Photographed scenes with cuboids
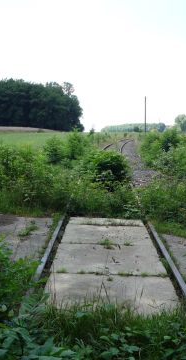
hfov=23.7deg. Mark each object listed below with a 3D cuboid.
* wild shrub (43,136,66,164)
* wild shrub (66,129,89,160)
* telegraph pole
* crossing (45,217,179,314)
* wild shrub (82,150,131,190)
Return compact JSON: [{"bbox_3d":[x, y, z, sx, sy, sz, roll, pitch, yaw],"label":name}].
[{"bbox_3d":[-1.835,-1.382,21.148,1.014,1.372,1.050,0,6,0],"label":"wild shrub"},{"bbox_3d":[-0.824,-1.845,23.597,1.236,1.779,1.250,0,6,0],"label":"wild shrub"},{"bbox_3d":[8.314,-9.641,70.388,0.200,7.107,0.200,0,6,0],"label":"telegraph pole"},{"bbox_3d":[0.190,0.992,5.852,1.282,0.150,4.117,0,6,1],"label":"crossing"},{"bbox_3d":[0.367,-0.229,12.075,1.309,1.140,1.200,0,6,0],"label":"wild shrub"}]

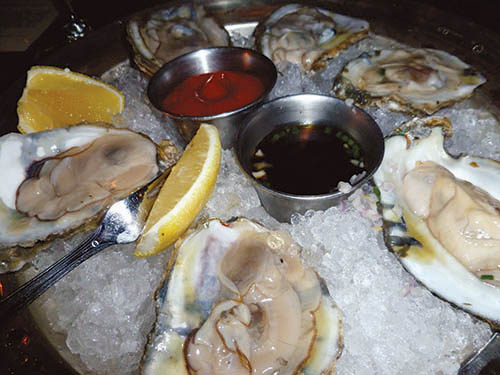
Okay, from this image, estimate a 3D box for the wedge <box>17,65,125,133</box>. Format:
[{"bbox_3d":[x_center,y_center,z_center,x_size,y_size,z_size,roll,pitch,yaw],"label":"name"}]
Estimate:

> [Task goal] Please output each line above exactly and omit all images.

> [Answer to the exercise]
hfov=23.7deg. Mark each object listed below with a 3D cuboid.
* wild shrub (43,136,66,164)
* wild shrub (66,129,89,160)
* telegraph pole
* crossing (45,217,179,314)
* wild shrub (82,150,131,190)
Return compact JSON: [{"bbox_3d":[x, y, z, sx, sy, sz, roll, pitch, yaw],"label":name}].
[{"bbox_3d":[-1.835,-1.382,21.148,1.014,1.372,1.050,0,6,0],"label":"wild shrub"},{"bbox_3d":[-0.824,-1.845,23.597,1.236,1.779,1.250,0,6,0],"label":"wild shrub"},{"bbox_3d":[8.314,-9.641,70.388,0.200,7.107,0.200,0,6,0],"label":"telegraph pole"},{"bbox_3d":[0.190,0.992,5.852,1.282,0.150,4.117,0,6,1],"label":"crossing"},{"bbox_3d":[0.367,-0.229,12.075,1.309,1.140,1.200,0,6,0],"label":"wild shrub"}]

Okay, from this image, estimate a 3D box for the wedge <box>17,65,125,133</box>. Format:
[{"bbox_3d":[x_center,y_center,z_center,x_size,y_size,z_size,roll,pitch,yaw],"label":"name"}]
Estimate:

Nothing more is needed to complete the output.